▶ **GIVEN EXERCISE**:
Give only the records starting with the line containing "scientific name: Veronica chamaedrys" and continuing through the line containing "genus: Bombus", including both, as a two-column CSV with the headers field and value. Use one row per record, and put each entry in its own quoted field with any line breaks replaced by spaces.

▶ **RECORD LIST**:

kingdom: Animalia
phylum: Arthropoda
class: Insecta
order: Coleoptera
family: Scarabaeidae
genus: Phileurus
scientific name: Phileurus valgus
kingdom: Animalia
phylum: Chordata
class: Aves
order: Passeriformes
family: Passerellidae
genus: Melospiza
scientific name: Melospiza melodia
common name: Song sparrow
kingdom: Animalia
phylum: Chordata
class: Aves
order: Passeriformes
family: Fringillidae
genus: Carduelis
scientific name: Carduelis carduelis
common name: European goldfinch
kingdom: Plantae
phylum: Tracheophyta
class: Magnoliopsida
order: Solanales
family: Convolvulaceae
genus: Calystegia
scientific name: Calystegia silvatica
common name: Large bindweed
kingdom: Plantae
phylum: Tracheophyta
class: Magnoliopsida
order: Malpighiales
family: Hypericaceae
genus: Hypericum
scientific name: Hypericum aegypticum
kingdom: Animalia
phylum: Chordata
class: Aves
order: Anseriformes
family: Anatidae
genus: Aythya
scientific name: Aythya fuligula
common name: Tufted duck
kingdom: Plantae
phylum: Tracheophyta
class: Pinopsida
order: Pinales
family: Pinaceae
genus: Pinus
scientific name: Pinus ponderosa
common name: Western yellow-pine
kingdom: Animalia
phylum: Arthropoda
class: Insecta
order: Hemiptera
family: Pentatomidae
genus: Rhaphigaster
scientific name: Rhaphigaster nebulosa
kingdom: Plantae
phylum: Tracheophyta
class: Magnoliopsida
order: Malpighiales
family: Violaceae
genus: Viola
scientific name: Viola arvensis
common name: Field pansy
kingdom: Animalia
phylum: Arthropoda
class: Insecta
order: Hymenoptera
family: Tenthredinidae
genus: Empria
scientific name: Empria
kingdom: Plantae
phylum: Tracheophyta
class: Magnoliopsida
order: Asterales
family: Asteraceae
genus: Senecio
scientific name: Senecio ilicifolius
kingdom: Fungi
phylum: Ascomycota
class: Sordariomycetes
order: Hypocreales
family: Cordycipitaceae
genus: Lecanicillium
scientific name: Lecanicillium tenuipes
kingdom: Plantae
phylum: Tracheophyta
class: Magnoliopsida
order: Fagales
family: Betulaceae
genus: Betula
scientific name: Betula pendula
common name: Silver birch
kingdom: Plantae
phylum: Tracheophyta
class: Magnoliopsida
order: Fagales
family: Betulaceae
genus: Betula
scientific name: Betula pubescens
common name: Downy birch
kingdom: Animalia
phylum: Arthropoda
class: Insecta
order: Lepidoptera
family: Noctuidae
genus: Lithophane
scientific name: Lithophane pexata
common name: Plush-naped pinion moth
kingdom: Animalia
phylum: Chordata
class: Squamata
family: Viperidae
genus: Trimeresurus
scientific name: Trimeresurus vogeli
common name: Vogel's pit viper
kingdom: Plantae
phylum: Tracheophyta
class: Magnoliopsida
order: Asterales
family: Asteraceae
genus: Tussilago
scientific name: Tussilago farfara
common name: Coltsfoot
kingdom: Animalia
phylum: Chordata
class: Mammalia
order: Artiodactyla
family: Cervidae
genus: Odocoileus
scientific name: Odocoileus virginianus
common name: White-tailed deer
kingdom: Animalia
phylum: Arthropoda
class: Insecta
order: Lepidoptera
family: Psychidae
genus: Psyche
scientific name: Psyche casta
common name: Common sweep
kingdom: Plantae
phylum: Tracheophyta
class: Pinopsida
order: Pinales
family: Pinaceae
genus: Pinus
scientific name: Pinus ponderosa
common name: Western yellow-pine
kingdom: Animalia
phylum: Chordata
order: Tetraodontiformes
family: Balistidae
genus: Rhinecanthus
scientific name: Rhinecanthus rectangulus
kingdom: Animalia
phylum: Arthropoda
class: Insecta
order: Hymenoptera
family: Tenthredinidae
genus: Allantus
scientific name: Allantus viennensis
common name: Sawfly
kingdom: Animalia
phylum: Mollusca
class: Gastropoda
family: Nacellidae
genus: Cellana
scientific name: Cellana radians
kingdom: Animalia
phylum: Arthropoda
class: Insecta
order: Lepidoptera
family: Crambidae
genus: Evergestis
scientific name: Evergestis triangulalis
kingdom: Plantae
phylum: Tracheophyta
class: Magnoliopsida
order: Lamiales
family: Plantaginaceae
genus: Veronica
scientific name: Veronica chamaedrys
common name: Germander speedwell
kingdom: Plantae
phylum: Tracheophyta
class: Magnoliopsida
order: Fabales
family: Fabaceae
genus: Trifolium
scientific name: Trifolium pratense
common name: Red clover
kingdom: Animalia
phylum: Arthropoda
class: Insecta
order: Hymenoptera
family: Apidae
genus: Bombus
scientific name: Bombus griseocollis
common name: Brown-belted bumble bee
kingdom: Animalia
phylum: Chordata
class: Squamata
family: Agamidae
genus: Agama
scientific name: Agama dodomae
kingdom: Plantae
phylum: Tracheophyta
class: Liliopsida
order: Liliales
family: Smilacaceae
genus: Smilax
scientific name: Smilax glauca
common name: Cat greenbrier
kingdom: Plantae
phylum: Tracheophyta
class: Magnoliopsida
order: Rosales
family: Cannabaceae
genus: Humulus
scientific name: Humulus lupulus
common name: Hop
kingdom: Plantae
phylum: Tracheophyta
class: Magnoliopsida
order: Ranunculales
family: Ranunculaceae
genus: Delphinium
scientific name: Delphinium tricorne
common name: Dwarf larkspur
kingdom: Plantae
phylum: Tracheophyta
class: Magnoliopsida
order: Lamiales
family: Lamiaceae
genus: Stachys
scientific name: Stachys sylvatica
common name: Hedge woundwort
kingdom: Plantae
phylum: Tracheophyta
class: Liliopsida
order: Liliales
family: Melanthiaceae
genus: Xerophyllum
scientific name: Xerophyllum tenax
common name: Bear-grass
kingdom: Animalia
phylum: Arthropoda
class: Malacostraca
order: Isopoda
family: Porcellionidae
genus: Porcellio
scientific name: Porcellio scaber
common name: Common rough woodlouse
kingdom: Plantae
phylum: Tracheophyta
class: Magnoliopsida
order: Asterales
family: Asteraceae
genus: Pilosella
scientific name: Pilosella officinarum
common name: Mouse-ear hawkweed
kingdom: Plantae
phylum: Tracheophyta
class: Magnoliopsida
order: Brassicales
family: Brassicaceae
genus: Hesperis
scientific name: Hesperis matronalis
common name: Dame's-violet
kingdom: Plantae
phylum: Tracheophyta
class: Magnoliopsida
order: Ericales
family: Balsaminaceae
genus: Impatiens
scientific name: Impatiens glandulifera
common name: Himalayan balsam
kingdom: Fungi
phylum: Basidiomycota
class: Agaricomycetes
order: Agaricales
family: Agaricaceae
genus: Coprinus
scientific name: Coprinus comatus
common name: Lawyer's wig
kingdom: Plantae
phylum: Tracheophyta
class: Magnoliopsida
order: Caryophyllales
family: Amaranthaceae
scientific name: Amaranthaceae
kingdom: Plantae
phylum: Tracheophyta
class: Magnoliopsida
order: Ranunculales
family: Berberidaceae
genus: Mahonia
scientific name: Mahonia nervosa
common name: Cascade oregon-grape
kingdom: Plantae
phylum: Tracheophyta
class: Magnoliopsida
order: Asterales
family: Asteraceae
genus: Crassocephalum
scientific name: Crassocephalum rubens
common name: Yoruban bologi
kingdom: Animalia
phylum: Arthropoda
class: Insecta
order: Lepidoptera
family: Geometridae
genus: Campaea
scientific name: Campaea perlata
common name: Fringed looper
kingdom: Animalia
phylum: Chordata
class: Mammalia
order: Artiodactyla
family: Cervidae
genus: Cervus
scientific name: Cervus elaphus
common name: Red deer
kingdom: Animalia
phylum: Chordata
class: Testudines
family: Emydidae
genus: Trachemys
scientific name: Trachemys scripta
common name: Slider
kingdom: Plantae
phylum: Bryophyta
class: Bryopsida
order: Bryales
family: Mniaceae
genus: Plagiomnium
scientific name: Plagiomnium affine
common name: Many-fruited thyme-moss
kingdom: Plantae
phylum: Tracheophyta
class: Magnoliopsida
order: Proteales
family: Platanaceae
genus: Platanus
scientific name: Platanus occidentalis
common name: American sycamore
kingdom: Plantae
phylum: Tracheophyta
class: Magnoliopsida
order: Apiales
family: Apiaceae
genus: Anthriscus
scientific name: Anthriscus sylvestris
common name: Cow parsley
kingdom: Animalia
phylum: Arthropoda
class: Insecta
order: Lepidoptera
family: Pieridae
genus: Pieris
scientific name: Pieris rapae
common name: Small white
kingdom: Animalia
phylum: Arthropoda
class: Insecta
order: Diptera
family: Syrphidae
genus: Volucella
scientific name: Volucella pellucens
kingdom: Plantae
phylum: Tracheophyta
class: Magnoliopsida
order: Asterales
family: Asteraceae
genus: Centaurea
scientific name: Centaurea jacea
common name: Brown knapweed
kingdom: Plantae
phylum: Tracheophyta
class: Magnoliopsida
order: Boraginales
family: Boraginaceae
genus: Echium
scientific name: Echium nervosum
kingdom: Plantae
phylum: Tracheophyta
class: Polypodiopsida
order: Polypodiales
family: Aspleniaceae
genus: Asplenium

▶ **RESPONSE TO THE TASK**:
field,value
"scientific name:","Veronica chamaedrys"
"common name:","Germander speedwell"
"kingdom:","Plantae"
"phylum:","Tracheophyta"
"class:","Magnoliopsida"
"order:","Fabales"
"family:","Fabaceae"
"genus:","Trifolium"
"scientific name:","Trifolium pratense"
"common name:","Red clover"
"kingdom:","Animalia"
"phylum:","Arthropoda"
"class:","Insecta"
"order:","Hymenoptera"
"family:","Apidae"
"genus:","Bombus"